Another instance of false balance gives us another common anti-vaccine (and alternative medicine in general) trope – if only we had good nutrition and didn’t inject chemicals into our bodies we would be immune to all disease. The article, Valley doctor: Don’t vaccinate your kids, cites Dr. Jack Wolfson of Wolfson Integrative Cardiology.

Wolfson does not believe in vaccination. “We do not need to inject chemicals into ourselves and into our children in order to boost our immune system,” he said.

The cardiologist also believes the key is to have a healthy immune system. In order to have that, he says, you have to avoid chemicals, get enough sleep, exercise, take good supplements, and have proper nutrition.

“I’m a big fan of what’s called paleo-nutrition, so our children eat foods that our ancestors have been eating for millions of years,” he said. “That’s the best way to protect.”

Right – avoid chemicals. In order to avoid chemicals you would have to avoid food. You wouldn’t survive very long without chemicals.

A healthy lifestyle is, of course, a good thing and a solid part of science-based medicine. It is a complete fiction, however, to claim that a healthy lifestyle will make one immune to infectious disease or other illness. It will make you healthier, but not immune. We are engaged in biological warfare with infectious microbes. We do not have an insuperable advantage over them. Sometimes they win. Sometimes we win, but the infections cause pain, suffering, lost productivity, and permanent damage in the meantime.

He also trots out the “ancient wisdom” trope, as if our cavemen ancestors had the perfect diet. They lived on the brink of starvation and death. Their fossils indicate that they were disease ridden. The Western diet is not perfect and suffers from excess, but it is vastly superior to our prehistoric ancestors. We have access to a far wider variety of food, including fresh fruits and vegetables year round. We are taller and healthier because of superior nutrition.

By the way – millions of years? Millions of years ago our ancestors were scavengers eating raw meat and marrow. Next, I guess, we’ll see some guru pushing the “roadkill diet.”

But the alternative medicine gurus need you to believe that modern society is killing us, so that they can sell you their snake oil. They fearmonger about toxins and chemicals and then sell you the solution, whatever their nonsense of the day is.

The anti-vaccine movement also depends greatly on scientific illiteracy, including a fundamental misunderstanding about what vaccines are and how they work.

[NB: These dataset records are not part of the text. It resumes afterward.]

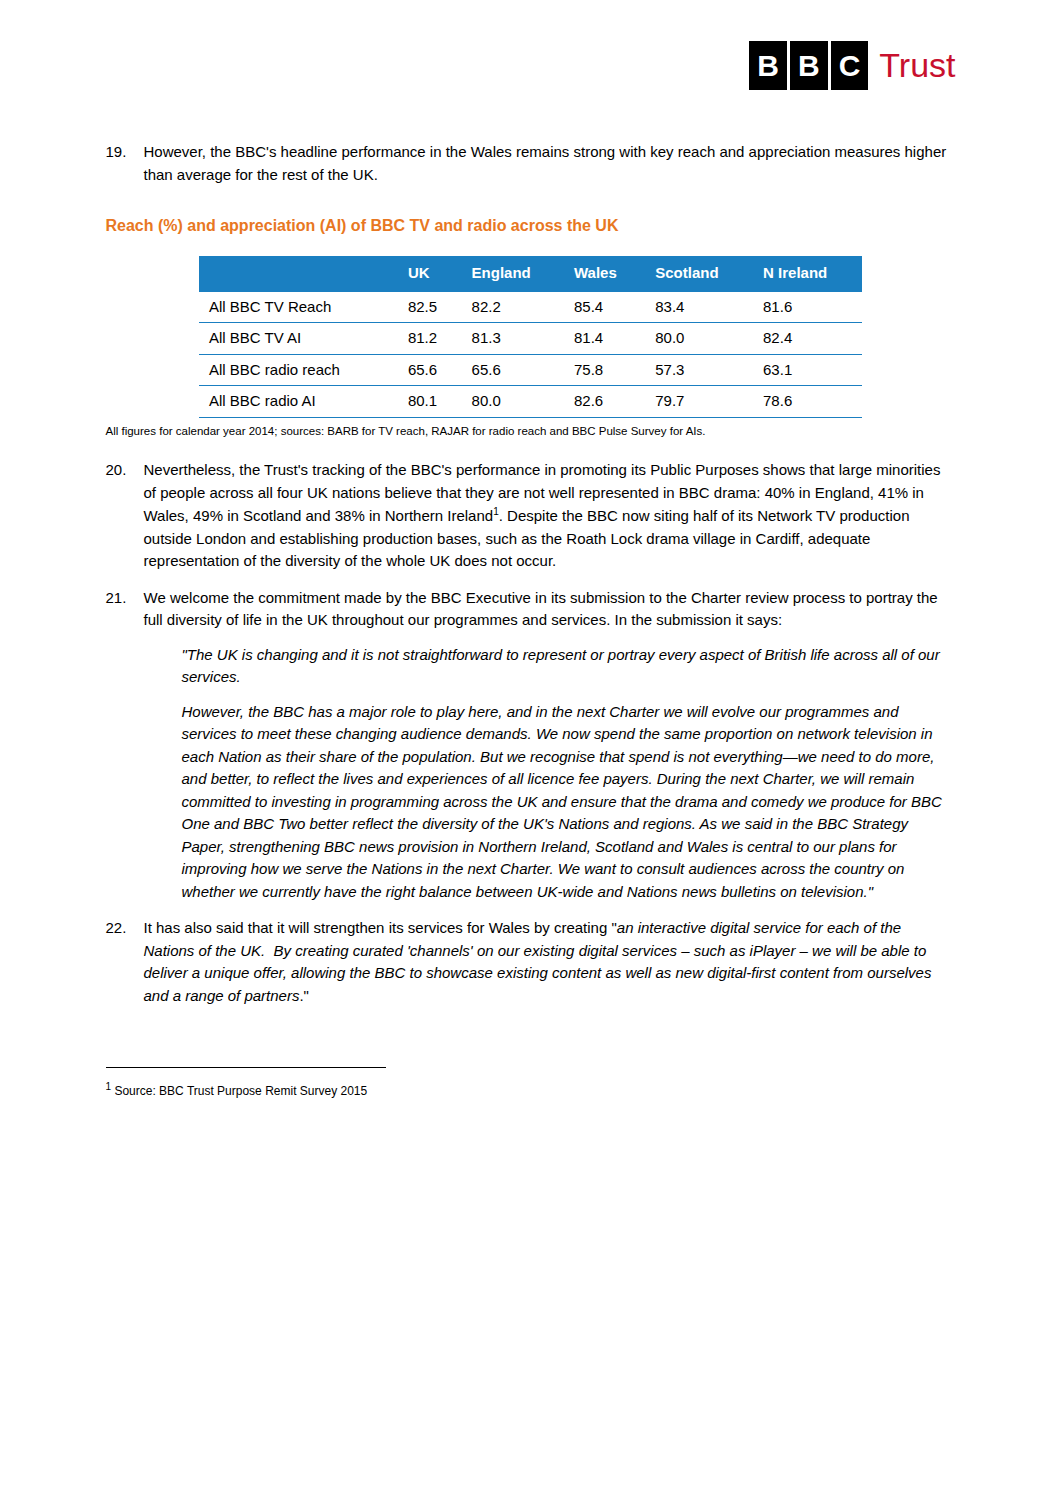BBC Trust
19. However, the BBC's headline performance in the Wales remains strong with key reach and appreciation measures higher than average for the rest of the UK.
Reach (%) and appreciation (AI) of BBC TV and radio across the UK
| | UK | England | Wales | Scotland | N Ireland |
| --- | --- | --- | --- | --- | --- |
| All BBC TV Reach | 82.5 | 82.2 | 85.4 | 83.4 | 81.6 |
| All BBC TV AI | 81.2 | 81.3 | 81.4 | 80.0 | 82.4 |
| All BBC radio reach | 65.6 | 65.6 | 75.8 | 57.3 | 63.1 |
| All BBC radio AI | 80.1 | 80.0 | 82.6 | 79.7 | 78.6 |
All figures for calendar year 2014; sources: BARB for TV reach, RAJAR for radio reach and BBC Pulse Survey for AIs.
20. Nevertheless, the Trust's tracking of the BBC's performance in promoting its Public Purposes shows that large minorities of people across all four UK nations believe that they are not well represented in BBC drama: 40% in England, 41% in Wales, 49% in Scotland and 38% in Northern Ireland1. Despite the BBC now siting half of its Network TV production outside London and establishing production bases, such as the Roath Lock drama village in Cardiff, adequate representation of the diversity of the whole UK does not occur.
21. We welcome the commitment made by the BBC Executive in its submission to the Charter review process to portray the full diversity of life in the UK throughout our programmes and services. In the submission it says:
"The UK is changing and it is not straightforward to represent or portray every aspect of British life across all of our services.
However, the BBC has a major role to play here, and in the next Charter we will evolve our programmes and services to meet these changing audience demands. We now spend the same proportion on network television in each Nation as their share of the population. But we recognise that spend is not everything—we need to do more, and better, to reflect the lives and experiences of all licence fee payers. During the next Charter, we will remain committed to investing in programming across the UK and ensure that the drama and comedy we produce for BBC One and BBC Two better reflect the diversity of the UK's Nations and regions. As we said in the BBC Strategy Paper, strengthening BBC news provision in Northern Ireland, Scotland and Wales is central to our plans for improving how we serve the Nations in the next Charter. We want to consult audiences across the country on whether we currently have the right balance between UK-wide and Nations news bulletins on television."
22. It has also said that it will strengthen its services for Wales by creating "an interactive digital service for each of the Nations of the UK. By creating curated 'channels' on our existing digital services – such as iPlayer – we will be able to deliver a unique offer, allowing the BBC to showcase existing content as well as new digital-first content from ourselves and a range of partners."
1 Source: BBC Trust Purpose Remit Survey 2015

Generally speaking, vaccines provide either a weakened version of the infectious agent, a killed version, or just proteins that provoke an immune response. Our immune systems have memory, so when we encounter the wild type virus or bacteria our vaccinated immune systems will already have cells that remember how to make antibodies against them. We will launch a much more rapid and vigorous response, and fight off the infection before we become symptomatic or can spread the disease (or at least reduce the severity and potential for spread).

This is just a safe and clever way to target our immune system against known infections. The approach works, and has perhaps the highest benefit to risk ratio of any medical intervention developed by our species.

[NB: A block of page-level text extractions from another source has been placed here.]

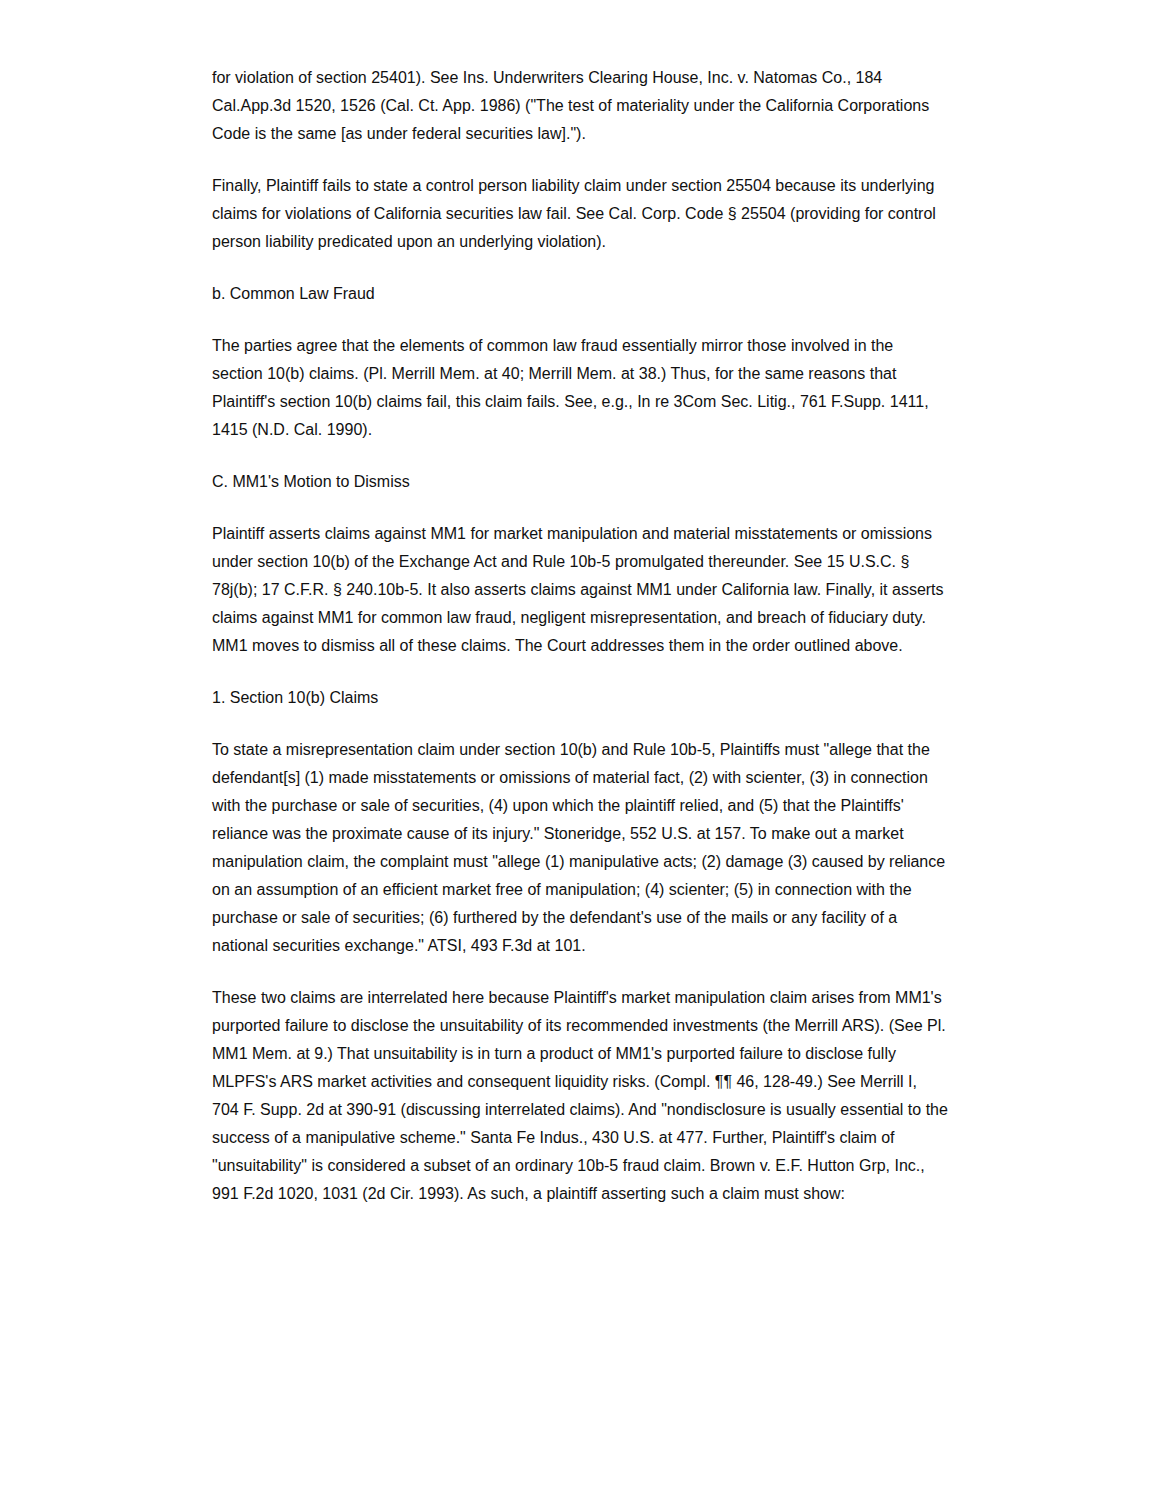for violation of section 25401). See Ins. Underwriters Clearing House, Inc. v. Natomas Co., 184 Cal.App.3d 1520, 1526 (Cal. Ct. App. 1986) ("The test of materiality under the California Corporations Code is the same [as under federal securities law].").
Finally, Plaintiff fails to state a control person liability claim under section 25504 because its underlying claims for violations of California securities law fail. See Cal. Corp. Code § 25504 (providing for control person liability predicated upon an underlying violation).
b. Common Law Fraud
The parties agree that the elements of common law fraud essentially mirror those involved in the section 10(b) claims. (Pl. Merrill Mem. at 40; Merrill Mem. at 38.) Thus, for the same reasons that Plaintiff's section 10(b) claims fail, this claim fails. See, e.g., In re 3Com Sec. Litig., 761 F.Supp. 1411, 1415 (N.D. Cal. 1990).
C. MM1's Motion to Dismiss
Plaintiff asserts claims against MM1 for market manipulation and material misstatements or omissions under section 10(b) of the Exchange Act and Rule 10b-5 promulgated thereunder. See 15 U.S.C. § 78j(b); 17 C.F.R. § 240.10b-5. It also asserts claims against MM1 under California law. Finally, it asserts claims against MM1 for common law fraud, negligent misrepresentation, and breach of fiduciary duty. MM1 moves to dismiss all of these claims. The Court addresses them in the order outlined above.
1. Section 10(b) Claims
To state a misrepresentation claim under section 10(b) and Rule 10b-5, Plaintiffs must "allege that the defendant[s] (1) made misstatements or omissions of material fact, (2) with scienter, (3) in connection with the purchase or sale of securities, (4) upon which the plaintiff relied, and (5) that the Plaintiffs' reliance was the proximate cause of its injury." Stoneridge, 552 U.S. at 157. To make out a market manipulation claim, the complaint must "allege (1) manipulative acts; (2) damage (3) caused by reliance on an assumption of an efficient market free of manipulation; (4) scienter; (5) in connection with the purchase or sale of securities; (6) furthered by the defendant's use of the mails or any facility of a national securities exchange." ATSI, 493 F.3d at 101.
These two claims are interrelated here because Plaintiff's market manipulation claim arises from MM1's purported failure to disclose the unsuitability of its recommended investments (the Merrill ARS). (See Pl. MM1 Mem. at 9.) That unsuitability is in turn a product of MM1's purported failure to disclose fully MLPFS's ARS market activities and consequent liquidity risks. (Compl. ¶¶ 46, 128-49.) See Merrill I, 704 F. Supp. 2d at 390-91 (discussing interrelated claims). And "nondisclosure is usually essential to the success of a manipulative scheme." Santa Fe Indus., 430 U.S. at 477. Further, Plaintiff's claim of "unsuitability" is considered a subset of an ordinary 10b-5 fraud claim. Brown v. E.F. Hutton Grp, Inc., 991 F.2d 1020, 1031 (2d Cir. 1993). As such, a plaintiff asserting such a claim must show:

The anti-vaccine movement was always a minority movement, but large enough to erode herd immunity, especially in pockets of the overly privileged who have the benefit of living in a time when they are not familiar with the diseases that we are protected from by vaccines.

If history is any guide they will likely be with us as long as vaccines are with us, and their popularity will wax and wane in cycles. I think we are seeing a serious downswing in their popularity as the predictable outcome of their anti-science views begins to manifest. They will likely be pushed further to the fringe, awaiting a future generation that once again forgets about measles and other diseases that have been rendered rare due to vaccines.